**Instructions for the task:** Where a line has odd spacing or punctuation, keep it; transcribe all the entries exactly.

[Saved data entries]
┏━━
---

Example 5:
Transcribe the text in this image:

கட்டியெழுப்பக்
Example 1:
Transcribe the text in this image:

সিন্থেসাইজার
┗━━
**Expected answer:**
---

Example 5:
Transcribe the text in this image:

கட்டியெழுப்பக்
Example 1:
Transcribe the text in this image:

সিন্থেসাইজার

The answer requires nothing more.